[Saved data entries]
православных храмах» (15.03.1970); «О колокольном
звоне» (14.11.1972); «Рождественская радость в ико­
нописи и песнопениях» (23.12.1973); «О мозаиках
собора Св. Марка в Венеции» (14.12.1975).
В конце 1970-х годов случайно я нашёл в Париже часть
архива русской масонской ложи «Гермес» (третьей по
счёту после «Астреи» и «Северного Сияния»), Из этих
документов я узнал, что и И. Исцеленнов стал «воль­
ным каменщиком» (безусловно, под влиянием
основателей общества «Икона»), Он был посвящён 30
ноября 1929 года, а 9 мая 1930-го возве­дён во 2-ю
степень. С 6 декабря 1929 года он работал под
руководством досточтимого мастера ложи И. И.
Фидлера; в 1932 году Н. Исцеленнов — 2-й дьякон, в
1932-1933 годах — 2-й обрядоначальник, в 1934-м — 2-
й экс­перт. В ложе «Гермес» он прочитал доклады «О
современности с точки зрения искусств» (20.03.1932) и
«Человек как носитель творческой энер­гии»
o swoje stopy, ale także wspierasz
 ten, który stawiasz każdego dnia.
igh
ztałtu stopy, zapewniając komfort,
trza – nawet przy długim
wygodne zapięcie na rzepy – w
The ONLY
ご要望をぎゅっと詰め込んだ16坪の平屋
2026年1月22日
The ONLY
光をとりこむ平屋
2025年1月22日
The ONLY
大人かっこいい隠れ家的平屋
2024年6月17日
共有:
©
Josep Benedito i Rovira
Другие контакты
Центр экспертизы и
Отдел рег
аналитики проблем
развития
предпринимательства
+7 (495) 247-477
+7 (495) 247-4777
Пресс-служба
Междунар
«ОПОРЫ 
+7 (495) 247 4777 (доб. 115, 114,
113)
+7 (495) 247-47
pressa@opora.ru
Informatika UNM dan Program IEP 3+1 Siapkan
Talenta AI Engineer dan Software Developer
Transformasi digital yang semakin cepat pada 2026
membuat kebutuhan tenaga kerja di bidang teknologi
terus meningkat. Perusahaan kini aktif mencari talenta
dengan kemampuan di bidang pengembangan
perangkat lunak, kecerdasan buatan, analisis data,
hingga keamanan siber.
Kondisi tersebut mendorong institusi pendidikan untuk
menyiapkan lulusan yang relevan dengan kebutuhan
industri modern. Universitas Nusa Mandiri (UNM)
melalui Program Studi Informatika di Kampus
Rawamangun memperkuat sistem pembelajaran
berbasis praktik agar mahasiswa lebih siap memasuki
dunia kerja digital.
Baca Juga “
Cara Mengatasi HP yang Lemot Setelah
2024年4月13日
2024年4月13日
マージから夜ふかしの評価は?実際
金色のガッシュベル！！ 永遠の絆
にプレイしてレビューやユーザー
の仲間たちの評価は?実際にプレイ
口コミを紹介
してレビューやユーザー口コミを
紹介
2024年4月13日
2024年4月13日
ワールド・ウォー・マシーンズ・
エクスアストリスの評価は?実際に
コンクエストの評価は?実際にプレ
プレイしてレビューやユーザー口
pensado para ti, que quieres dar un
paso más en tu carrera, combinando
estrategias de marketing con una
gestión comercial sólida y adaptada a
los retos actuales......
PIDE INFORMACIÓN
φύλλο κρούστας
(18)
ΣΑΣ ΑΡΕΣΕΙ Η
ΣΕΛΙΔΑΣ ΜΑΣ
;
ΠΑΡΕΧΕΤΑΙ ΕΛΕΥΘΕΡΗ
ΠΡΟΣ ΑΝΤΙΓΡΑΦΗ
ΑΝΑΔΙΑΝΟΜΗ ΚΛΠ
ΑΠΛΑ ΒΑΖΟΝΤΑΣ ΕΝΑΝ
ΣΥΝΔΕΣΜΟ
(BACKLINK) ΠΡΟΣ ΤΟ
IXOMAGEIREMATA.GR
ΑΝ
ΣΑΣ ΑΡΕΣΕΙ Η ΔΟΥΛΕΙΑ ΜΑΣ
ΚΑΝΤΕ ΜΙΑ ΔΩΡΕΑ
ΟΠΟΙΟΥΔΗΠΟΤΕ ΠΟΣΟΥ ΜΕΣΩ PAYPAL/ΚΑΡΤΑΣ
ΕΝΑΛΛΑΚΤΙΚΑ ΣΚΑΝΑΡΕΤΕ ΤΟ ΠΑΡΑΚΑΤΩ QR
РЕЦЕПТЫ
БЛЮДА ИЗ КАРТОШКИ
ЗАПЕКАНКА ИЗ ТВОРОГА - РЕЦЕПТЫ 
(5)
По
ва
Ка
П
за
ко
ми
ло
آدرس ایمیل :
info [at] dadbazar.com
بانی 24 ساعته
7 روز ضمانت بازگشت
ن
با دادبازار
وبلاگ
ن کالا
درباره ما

→ Work instructions
Return every line of text in the entries above, character for character, with nothing changed or left out.

→ Solution for this problem
православных храмах» (15.03.1970); «О колокольном
звоне» (14.11.1972); «Рождественская радость в ико­
нописи и песнопениях» (23.12.1973); «О мозаиках
собора Св. Марка в Венеции» (14.12.1975).
В конце 1970-х годов случайно я нашёл в Париже часть
архива русской масонской ложи «Гермес» (третьей по
счёту после «Астреи» и «Северного Сияния»), Из этих
документов я узнал, что и И. Исцеленнов стал «воль­
ным каменщиком» (безусловно, под влиянием
основателей общества «Икона»), Он был посвящён 30
ноября 1929 года, а 9 мая 1930-го возве­дён во 2-ю
степень. С 6 декабря 1929 года он работал под
руководством досточтимого мастера ложи И. И.
Фидлера; в 1932 году Н. Исцеленнов — 2-й дьякон, в
1932-1933 годах — 2-й обрядоначальник, в 1934-м — 2-
й экс­перт. В ложе «Гермес» он прочитал доклады «О
современности с точки зрения искусств» (20.03.1932) и
«Человек как носитель творческой энер­гии»
o swoje stopy, ale także wspierasz
 ten, który stawiasz każdego dnia.
igh
ztałtu stopy, zapewniając komfort,
trza – nawet przy długim
wygodne zapięcie na rzepy – w
The ONLY
ご要望をぎゅっと詰め込んだ16坪の平屋
2026年1月22日
The ONLY
光をとりこむ平屋
2025年1月22日
The ONLY
大人かっこいい隠れ家的平屋
2024年6月17日
共有:
©
Josep Benedito i Rovira
Другие контакты
Центр экспертизы и
Отдел рег
аналитики проблем
развития
предпринимательства
+7 (495) 247-477
+7 (495) 247-4777
Пресс-служба
Междунар
«ОПОРЫ 
+7 (495) 247 4777 (доб. 115, 114,
113)
+7 (495) 247-47
pressa@opora.ru
Informatika UNM dan Program IEP 3+1 Siapkan
Talenta AI Engineer dan Software Developer
Transformasi digital yang semakin cepat pada 2026
membuat kebutuhan tenaga kerja di bidang teknologi
terus meningkat. Perusahaan kini aktif mencari talenta
dengan kemampuan di bidang pengembangan
perangkat lunak, kecerdasan buatan, analisis data,
hingga keamanan siber.
Kondisi tersebut mendorong institusi pendidikan untuk
menyiapkan lulusan yang relevan dengan kebutuhan
industri modern. Universitas Nusa Mandiri (UNM)
melalui Program Studi Informatika di Kampus
Rawamangun memperkuat sistem pembelajaran
berbasis praktik agar mahasiswa lebih siap memasuki
dunia kerja digital.
Baca Juga “
Cara Mengatasi HP yang Lemot Setelah
2024年4月13日
2024年4月13日
マージから夜ふかしの評価は?実際
金色のガッシュベル！！ 永遠の絆
にプレイしてレビューやユーザー
の仲間たちの評価は?実際にプレイ
口コミを紹介
してレビューやユーザー口コミを
紹介
2024年4月13日
2024年4月13日
ワールド・ウォー・マシーンズ・
エクスアストリスの評価は?実際に
コンクエストの評価は?実際にプレ
プレイしてレビューやユーザー口
pensado para ti, que quieres dar un
paso más en tu carrera, combinando
estrategias de marketing con una
gestión comercial sólida y adaptada a
los retos actuales......
PIDE INFORMACIÓN
φύλλο κρούστας
(18)
ΣΑΣ ΑΡΕΣΕΙ Η
ΣΕΛΙΔΑΣ ΜΑΣ
;
ΠΑΡΕΧΕΤΑΙ ΕΛΕΥΘΕΡΗ
ΠΡΟΣ ΑΝΤΙΓΡΑΦΗ
ΑΝΑΔΙΑΝΟΜΗ ΚΛΠ
ΑΠΛΑ ΒΑΖΟΝΤΑΣ ΕΝΑΝ
ΣΥΝΔΕΣΜΟ
(BACKLINK) ΠΡΟΣ ΤΟ
IXOMAGEIREMATA.GR
ΑΝ
ΣΑΣ ΑΡΕΣΕΙ Η ΔΟΥΛΕΙΑ ΜΑΣ
ΚΑΝΤΕ ΜΙΑ ΔΩΡΕΑ
ΟΠΟΙΟΥΔΗΠΟΤΕ ΠΟΣΟΥ ΜΕΣΩ PAYPAL/ΚΑΡΤΑΣ
ΕΝΑΛΛΑΚΤΙΚΑ ΣΚΑΝΑΡΕΤΕ ΤΟ ΠΑΡΑΚΑΤΩ QR
РЕЦЕПТЫ
БЛЮДА ИЗ КАРТОШКИ
ЗАПЕКАНКА ИЗ ТВОРОГА - РЕЦЕПТЫ 
(5)
По
ва
Ка
П
за
ко
ми
ло
آدرس ایمیل :
info [at] dadbazar.com
بانی 24 ساعته
7 روز ضمانت بازگشت
ن
با دادبازار
وبلاگ
ن کالا
درباره ما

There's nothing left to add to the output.